Common beginner mistakes

  1. Hardcoding credentials in the provider block. Setting credentials = file(“key.json”) in the provider and checking that file into git is one of the most common ways GCP projects get compromised. Use ADC locally. Use Workload Identity Federation in CI/CD. See service account keys explained for why this matters.

  2. Applying without reading the plan. The plan output tells you exactly what will change. A -/+ entry means Terraform will destroy and recreate a resource, which can mean data loss or downtime. Never type yes without reading every line of the plan first.

  3. Not pinning provider versions. Without a version constraint like ~> 6.0, Terraform can download a new major version on the next terraform init and silently break your configuration. Pin to a major version and upgrade deliberately.

  4. Forgetting terraform init. Any change to required_providers, a new module source, or a backend configuration change requires re-running terraform init before planning. The error messages when you skip this are often confusing.

  5. Making Console changes to Terraform-managed resources. If Terraform owns a resource, all changes should go through Terraform. A Console change creates drift. On the next apply, Terraform either overwrites your change or shows an unexpected diff that confuses everyone.

  6. Storing secrets in tfvars files. A terraform.tfvars file committed to git with database passwords or API keys is a security incident waiting to happen. Use environment variables or Secret Manager for sensitive values.

  7. Using local state for team environments. The default state backend is a local file on your machine. If two people apply against the same infrastructure, they corrupt each other’s state. Configure the GCS remote backend from the start of any project that more than one person touches.

  8. Ignoring the lock file. Not committing .terraform.lock.hcl to git means your team can use different provider versions and get different behaviour. Commit the lock file so everyone runs the same providers.

Related concepts worth learning next

This page covers the core of how Terraform works with GCP. These topics go deeper on the parts that matter most for real projects:

Frequently asked questions

How does Terraform authenticate to Google Cloud?

For local development, run `gcloud auth application-default login`. Terraform automatically picks up Application Default Credentials — no configuration needed in the provider block. In CI/CD, use Workload Identity Federation instead of service account key files. WIF issues short-lived tokens that expire in one hour. Key files are long-lived and can be leaked.

What is the difference between the google and google-beta providers?

The google provider covers Generally Available GCP features. The google-beta provider includes features still in preview. You can use both in the same Terraform configuration — declare both in required_providers and use google-beta as the provider on resources that need preview capabilities.

Does Terraform replace the Google Cloud Console?

No. The Console is still useful for exploration, debugging, and one-off tasks. Terraform manages the infrastructure you want to keep repeatable, reviewable, and consistent. Think of them as complementary: the Console for looking, Terraform for changing.

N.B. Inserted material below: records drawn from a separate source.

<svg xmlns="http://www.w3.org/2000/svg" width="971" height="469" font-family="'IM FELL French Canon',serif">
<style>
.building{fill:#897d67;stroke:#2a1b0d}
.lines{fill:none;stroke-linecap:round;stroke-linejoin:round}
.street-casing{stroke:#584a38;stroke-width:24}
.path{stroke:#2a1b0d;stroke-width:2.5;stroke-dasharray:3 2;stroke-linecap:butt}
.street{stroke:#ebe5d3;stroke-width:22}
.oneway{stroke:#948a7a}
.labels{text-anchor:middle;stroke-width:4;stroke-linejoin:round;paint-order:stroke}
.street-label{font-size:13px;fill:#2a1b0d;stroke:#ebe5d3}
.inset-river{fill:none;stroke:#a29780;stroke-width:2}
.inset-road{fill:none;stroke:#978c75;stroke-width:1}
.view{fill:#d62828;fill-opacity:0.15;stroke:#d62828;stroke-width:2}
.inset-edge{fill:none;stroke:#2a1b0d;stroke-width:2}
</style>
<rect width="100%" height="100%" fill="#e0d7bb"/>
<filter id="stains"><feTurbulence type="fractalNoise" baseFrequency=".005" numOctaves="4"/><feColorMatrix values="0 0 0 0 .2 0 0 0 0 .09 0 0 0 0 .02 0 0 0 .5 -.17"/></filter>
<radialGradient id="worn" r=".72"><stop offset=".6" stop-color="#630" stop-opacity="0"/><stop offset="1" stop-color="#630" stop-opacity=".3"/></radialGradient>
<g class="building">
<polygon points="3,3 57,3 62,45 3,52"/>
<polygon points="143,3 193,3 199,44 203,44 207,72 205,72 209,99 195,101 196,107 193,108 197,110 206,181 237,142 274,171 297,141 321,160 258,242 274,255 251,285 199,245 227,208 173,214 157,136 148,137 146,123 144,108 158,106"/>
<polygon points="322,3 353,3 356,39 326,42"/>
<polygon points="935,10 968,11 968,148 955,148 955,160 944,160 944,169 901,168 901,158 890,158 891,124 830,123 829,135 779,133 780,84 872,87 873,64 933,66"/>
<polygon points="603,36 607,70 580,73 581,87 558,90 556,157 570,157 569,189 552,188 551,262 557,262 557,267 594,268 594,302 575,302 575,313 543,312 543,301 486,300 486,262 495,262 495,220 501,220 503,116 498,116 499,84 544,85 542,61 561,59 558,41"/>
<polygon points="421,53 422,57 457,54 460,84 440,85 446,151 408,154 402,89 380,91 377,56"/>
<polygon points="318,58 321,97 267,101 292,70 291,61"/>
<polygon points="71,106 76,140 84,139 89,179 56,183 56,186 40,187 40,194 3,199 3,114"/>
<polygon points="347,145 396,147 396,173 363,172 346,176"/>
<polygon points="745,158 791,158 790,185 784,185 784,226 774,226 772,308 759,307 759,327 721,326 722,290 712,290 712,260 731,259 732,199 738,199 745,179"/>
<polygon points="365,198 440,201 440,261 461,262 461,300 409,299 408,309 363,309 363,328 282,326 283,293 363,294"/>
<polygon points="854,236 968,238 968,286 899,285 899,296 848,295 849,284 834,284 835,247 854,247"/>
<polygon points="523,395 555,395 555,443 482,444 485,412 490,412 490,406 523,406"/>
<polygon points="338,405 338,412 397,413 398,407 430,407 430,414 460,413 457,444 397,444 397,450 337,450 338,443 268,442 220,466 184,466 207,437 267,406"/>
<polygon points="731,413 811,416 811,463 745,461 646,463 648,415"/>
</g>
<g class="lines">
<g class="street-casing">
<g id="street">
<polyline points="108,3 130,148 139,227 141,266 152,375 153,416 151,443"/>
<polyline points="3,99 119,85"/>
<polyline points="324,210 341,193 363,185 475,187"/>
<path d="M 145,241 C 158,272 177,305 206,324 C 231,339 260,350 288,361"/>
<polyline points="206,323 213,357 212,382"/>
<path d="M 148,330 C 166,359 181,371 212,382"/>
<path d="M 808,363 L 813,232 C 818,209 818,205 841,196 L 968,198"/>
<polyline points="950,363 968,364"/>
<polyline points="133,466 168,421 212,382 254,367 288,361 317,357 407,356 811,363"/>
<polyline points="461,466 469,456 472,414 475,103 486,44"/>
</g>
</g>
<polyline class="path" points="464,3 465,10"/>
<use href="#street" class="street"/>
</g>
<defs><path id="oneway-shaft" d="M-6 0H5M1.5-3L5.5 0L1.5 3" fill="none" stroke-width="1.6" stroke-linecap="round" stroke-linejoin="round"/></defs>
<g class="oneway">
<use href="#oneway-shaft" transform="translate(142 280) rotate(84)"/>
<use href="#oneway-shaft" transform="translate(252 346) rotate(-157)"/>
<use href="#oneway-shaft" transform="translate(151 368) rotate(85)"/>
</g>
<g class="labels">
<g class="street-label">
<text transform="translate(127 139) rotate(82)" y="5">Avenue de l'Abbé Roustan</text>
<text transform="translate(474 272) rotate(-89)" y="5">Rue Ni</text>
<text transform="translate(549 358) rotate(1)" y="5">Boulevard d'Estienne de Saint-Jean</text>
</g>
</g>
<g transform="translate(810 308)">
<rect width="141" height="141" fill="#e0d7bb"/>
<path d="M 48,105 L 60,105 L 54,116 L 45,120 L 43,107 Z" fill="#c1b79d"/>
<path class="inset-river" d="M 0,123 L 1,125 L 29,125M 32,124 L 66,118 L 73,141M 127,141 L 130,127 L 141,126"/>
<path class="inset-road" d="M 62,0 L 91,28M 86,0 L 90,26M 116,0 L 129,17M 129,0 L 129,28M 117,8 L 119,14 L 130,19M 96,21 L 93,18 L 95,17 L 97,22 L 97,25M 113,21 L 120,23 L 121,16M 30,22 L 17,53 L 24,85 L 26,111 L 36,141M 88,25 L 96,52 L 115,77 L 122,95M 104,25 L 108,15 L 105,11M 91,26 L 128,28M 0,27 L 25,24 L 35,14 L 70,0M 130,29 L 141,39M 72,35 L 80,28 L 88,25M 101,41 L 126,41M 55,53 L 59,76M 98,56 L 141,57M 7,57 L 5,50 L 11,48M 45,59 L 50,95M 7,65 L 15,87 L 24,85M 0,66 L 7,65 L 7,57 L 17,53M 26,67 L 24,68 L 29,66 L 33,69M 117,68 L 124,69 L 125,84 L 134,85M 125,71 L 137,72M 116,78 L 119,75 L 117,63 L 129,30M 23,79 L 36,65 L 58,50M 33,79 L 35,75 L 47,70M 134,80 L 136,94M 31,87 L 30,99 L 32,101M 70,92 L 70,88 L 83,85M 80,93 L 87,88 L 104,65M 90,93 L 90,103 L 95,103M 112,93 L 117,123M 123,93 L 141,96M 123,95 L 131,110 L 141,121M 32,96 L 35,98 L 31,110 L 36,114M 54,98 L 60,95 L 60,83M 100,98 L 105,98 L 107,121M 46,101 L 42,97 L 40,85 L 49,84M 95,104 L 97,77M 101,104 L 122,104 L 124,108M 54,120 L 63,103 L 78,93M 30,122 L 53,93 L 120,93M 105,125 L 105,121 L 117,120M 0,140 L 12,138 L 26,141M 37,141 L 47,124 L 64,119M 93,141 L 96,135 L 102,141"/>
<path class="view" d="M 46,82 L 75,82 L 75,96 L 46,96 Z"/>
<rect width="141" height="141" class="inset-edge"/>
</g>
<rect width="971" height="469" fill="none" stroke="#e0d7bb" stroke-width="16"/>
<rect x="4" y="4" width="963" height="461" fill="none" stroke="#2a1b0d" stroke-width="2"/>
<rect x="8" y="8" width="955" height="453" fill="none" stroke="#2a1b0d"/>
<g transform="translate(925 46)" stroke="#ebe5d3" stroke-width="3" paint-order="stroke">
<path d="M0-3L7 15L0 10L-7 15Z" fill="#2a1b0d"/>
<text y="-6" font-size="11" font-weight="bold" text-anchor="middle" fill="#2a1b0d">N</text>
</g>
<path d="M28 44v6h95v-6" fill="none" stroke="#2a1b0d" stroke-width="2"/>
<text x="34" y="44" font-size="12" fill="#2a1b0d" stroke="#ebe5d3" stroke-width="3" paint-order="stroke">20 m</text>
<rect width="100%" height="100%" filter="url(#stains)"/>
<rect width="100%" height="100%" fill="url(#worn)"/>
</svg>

What does -/+ mean in a Terraform plan output?

It means the resource will be destroyed and recreated rather than updated in place. This is different from ~ (update in place). A -/+ on a database or stateful resource means downtime or data loss. Always read the plan carefully before applying. Look specifically for -/+ on anything that holds data.

Can Terraform manage resources that already exist?

Yes, using terraform import. Import brings an existing GCP resource under Terraform state without recreating it. After importing, run terraform plan to see the diff between the existing resource and your HCL. Update your config until plan shows no changes.

Last verified: 25 March 2026 Cloud services change frequently. Verify details against official documentation before making infrastructure decisions.